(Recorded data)
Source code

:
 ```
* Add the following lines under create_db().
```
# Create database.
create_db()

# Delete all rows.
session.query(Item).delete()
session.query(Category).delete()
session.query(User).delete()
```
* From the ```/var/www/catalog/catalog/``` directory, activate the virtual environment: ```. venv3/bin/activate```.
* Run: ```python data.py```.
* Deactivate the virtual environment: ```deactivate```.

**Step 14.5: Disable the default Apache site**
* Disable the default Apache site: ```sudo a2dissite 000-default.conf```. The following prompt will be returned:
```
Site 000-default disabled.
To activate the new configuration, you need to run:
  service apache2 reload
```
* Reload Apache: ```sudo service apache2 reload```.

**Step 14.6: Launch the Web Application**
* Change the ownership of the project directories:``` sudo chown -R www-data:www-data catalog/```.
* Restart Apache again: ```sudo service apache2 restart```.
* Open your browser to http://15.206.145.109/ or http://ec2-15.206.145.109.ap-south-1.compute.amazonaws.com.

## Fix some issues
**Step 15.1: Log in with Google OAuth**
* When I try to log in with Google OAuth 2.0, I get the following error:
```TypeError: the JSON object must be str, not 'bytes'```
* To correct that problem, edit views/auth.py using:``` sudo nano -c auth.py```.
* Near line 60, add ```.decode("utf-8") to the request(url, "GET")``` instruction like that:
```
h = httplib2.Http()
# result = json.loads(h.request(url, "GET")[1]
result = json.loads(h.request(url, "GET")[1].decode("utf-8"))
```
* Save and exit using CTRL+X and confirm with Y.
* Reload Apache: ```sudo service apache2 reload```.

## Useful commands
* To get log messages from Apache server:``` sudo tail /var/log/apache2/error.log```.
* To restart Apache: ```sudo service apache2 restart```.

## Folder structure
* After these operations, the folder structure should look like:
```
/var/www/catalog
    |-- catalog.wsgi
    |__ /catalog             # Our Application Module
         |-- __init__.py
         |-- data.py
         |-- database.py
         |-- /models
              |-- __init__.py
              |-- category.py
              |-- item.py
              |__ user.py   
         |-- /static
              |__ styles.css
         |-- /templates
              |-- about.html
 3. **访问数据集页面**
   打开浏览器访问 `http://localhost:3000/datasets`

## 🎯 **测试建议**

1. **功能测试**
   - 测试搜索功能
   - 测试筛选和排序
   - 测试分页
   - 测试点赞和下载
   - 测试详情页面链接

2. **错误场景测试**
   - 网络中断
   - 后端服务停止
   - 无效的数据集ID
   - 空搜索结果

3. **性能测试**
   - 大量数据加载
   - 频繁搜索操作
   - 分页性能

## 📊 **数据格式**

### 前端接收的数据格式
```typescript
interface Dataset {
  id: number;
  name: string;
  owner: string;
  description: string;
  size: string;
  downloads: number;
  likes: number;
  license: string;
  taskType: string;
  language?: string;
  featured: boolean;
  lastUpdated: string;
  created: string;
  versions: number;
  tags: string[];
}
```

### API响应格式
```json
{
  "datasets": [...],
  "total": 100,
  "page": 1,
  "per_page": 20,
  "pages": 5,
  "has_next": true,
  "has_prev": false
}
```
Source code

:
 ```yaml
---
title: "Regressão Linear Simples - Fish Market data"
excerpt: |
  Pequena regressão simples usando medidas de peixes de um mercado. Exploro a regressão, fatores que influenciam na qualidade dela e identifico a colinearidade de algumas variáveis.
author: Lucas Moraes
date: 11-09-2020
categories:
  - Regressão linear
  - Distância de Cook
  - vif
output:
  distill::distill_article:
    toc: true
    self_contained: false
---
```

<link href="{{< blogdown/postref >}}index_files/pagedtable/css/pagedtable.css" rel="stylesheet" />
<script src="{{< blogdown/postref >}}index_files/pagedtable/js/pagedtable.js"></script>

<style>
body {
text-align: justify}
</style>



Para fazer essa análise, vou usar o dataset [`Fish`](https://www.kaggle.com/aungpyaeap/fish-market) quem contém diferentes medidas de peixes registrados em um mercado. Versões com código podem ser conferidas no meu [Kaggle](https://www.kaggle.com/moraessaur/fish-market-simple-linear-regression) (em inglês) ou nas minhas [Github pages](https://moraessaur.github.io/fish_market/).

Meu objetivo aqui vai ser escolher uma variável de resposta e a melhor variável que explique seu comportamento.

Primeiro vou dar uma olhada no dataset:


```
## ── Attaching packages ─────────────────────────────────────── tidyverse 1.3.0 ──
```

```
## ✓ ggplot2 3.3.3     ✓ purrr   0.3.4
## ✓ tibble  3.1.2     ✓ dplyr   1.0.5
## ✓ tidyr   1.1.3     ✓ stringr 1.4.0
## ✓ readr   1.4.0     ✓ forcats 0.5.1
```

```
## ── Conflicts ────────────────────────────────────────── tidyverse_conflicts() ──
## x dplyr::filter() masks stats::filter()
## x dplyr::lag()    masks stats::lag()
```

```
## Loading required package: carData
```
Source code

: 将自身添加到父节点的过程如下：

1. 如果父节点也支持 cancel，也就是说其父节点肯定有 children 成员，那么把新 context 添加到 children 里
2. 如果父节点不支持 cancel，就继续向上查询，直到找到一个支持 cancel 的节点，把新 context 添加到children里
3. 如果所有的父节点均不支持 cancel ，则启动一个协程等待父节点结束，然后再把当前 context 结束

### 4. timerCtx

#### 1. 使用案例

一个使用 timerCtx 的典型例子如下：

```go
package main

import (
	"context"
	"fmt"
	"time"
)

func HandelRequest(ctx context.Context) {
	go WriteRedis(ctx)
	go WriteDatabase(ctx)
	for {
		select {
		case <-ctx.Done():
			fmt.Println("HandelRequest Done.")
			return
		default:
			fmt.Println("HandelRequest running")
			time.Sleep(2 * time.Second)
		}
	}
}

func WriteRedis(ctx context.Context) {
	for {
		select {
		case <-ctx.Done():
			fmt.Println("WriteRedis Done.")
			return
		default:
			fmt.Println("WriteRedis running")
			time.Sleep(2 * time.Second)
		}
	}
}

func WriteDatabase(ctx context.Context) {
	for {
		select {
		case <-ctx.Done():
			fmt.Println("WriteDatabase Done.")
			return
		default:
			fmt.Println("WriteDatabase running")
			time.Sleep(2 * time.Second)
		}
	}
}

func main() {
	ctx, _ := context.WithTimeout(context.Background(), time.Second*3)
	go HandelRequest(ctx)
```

> _What to do_
Using the same words as the original, repeat the records above.

> _Answer for this exercise_
Source code

:
 ```
* Add the following lines under create_db().
```
# Create database.
create_db()

# Delete all rows.
session.query(Item).delete()
session.query(Category).delete()
session.query(User).delete()
```
* From the ```/var/www/catalog/catalog/``` directory, activate the virtual environment: ```. venv3/bin/activate```.
* Run: ```python data.py```.
* Deactivate the virtual environment: ```deactivate```.

**Step 14.5: Disable the default Apache site**
* Disable the default Apache site: ```sudo a2dissite 000-default.conf```. The following prompt will be returned:
```
Site 000-default disabled.
To activate the new configuration, you need to run:
  service apache2 reload
```
* Reload Apache: ```sudo service apache2 reload```.

**Step 14.6: Launch the Web Application**
* Change the ownership of the project directories:``` sudo chown -R www-data:www-data catalog/```.
* Restart Apache again: ```sudo service apache2 restart```.
* Open your browser to http://15.206.145.109/ or http://ec2-15.206.145.109.ap-south-1.compute.amazonaws.com.

## Fix some issues
**Step 15.1: Log in with Google OAuth**
* When I try to log in with Google OAuth 2.0, I get the following error:
```TypeError: the JSON object must be str, not 'bytes'```
* To correct that problem, edit views/auth.py using:``` sudo nano -c auth.py```.
* Near line 60, add ```.decode("utf-8") to the request(url, "GET")``` instruction like that:
```
h = httplib2.Http()
# result = json.loads(h.request(url, "GET")[1]
result = json.loads(h.request(url, "GET")[1].decode("utf-8"))
```
* Save and exit using CTRL+X and confirm with Y.
* Reload Apache: ```sudo service apache2 reload```.

## Useful commands
* To get log messages from Apache server:``` sudo tail /var/log/apache2/error.log```.
* To restart Apache: ```sudo service apache2 restart```.

## Folder structure
* After these operations, the folder structure should look like:
```
/var/www/catalog
    |-- catalog.wsgi
    |__ /catalog             # Our Application Module
         |-- __init__.py
         |-- data.py
         |-- database.py
         |-- /models
              |-- __init__.py
              |-- category.py
              |-- item.py
              |__ user.py   
         |-- /static
              |__ styles.css
         |-- /templates
              |-- about.html
 3. **访问数据集页面**
   打开浏览器访问 `http://localhost:3000/datasets`

## 🎯 **测试建议**

1. **功能测试**
   - 测试搜索功能
   - 测试筛选和排序
   - 测试分页
   - 测试点赞和下载
   - 测试详情页面链接

2. **错误场景测试**
   - 网络中断
   - 后端服务停止
   - 无效的数据集ID
   - 空搜索结果

3. **性能测试**
   - 大量数据加载
   - 频繁搜索操作
   - 分页性能

## 📊 **数据格式**

### 前端接收的数据格式
```typescript
interface Dataset {
  id: number;
  name: string;
  owner: string;
  description: string;
  size: string;
  downloads: number;
  likes: number;
  license: string;
  taskType: string;
  language?: string;
  featured: boolean;
  lastUpdated: string;
  created: string;
  versions: number;
  tags: string[];
}
```

### API响应格式
```json
{
  "datasets": [...],
  "total": 100,
  "page": 1,
  "per_page": 20,
  "pages": 5,
  "has_next": true,
  "has_prev": false
}
```
Source code

:
 ```yaml
---
title: "Regressão Linear Simples - Fish Market data"
excerpt: |
  Pequena regressão simples usando medidas de peixes de um mercado. Exploro a regressão, fatores que influenciam na qualidade dela e identifico a colinearidade de algumas variáveis.
author: Lucas Moraes
date: 11-09-2020
categories:
  - Regressão linear
  - Distância de Cook
  - vif
output:
  distill::distill_article:
    toc: true
    self_contained: false
---
```

<link href="{{< blogdown/postref >}}index_files/pagedtable/css/pagedtable.css" rel="stylesheet" />
<script src="{{< blogdown/postref >}}index_files/pagedtable/js/pagedtable.js"></script>

<style>
body {
text-align: justify}
</style>



Para fazer essa análise, vou usar o dataset [`Fish`](https://www.kaggle.com/aungpyaeap/fish-market) quem contém diferentes medidas de peixes registrados em um mercado. Versões com código podem ser conferidas no meu [Kaggle](https://www.kaggle.com/moraessaur/fish-market-simple-linear-regression) (em inglês) ou nas minhas [Github pages](https://moraessaur.github.io/fish_market/).

Meu objetivo aqui vai ser escolher uma variável de resposta e a melhor variável que explique seu comportamento.

Primeiro vou dar uma olhada no dataset:


```
## ── Attaching packages ─────────────────────────────────────── tidyverse 1.3.0 ──
```

```
## ✓ ggplot2 3.3.3     ✓ purrr   0.3.4
## ✓ tibble  3.1.2     ✓ dplyr   1.0.5
## ✓ tidyr   1.1.3     ✓ stringr 1.4.0
## ✓ readr   1.4.0     ✓ forcats 0.5.1
```

```
## ── Conflicts ────────────────────────────────────────── tidyverse_conflicts() ──
## x dplyr::filter() masks stats::filter()
## x dplyr::lag()    masks stats::lag()
```

```
## Loading required package: carData
```
Source code

: 将自身添加到父节点的过程如下：

1. 如果父节点也支持 cancel，也就是说其父节点肯定有 children 成员，那么把新 context 添加到 children 里
2. 如果父节点不支持 cancel，就继续向上查询，直到找到一个支持 cancel 的节点，把新 context 添加到children里
3. 如果所有的父节点均不支持 cancel ，则启动一个协程等待父节点结束，然后再把当前 context 结束

### 4. timerCtx

#### 1. 使用案例

一个使用 timerCtx 的典型例子如下：

```go
package main

import (
	"context"
	"fmt"
	"time"
)

func HandelRequest(ctx context.Context) {
	go WriteRedis(ctx)
	go WriteDatabase(ctx)
	for {
		select {
		case <-ctx.Done():
			fmt.Println("HandelRequest Done.")
			return
		default:
			fmt.Println("HandelRequest running")
			time.Sleep(2 * time.Second)
		}
	}
}

func WriteRedis(ctx context.Context) {
	for {
		select {
		case <-ctx.Done():
			fmt.Println("WriteRedis Done.")
			return
		default:
			fmt.Println("WriteRedis running")
			time.Sleep(2 * time.Second)
		}
	}
}

func WriteDatabase(ctx context.Context) {
	for {
		select {
		case <-ctx.Done():
			fmt.Println("WriteDatabase Done.")
			return
		default:
			fmt.Println("WriteDatabase running")
			time.Sleep(2 * time.Second)
		}
	}
}

func main() {
	ctx, _ := context.WithTimeout(context.Background(), time.Second*3)
	go HandelRequest(ctx)
```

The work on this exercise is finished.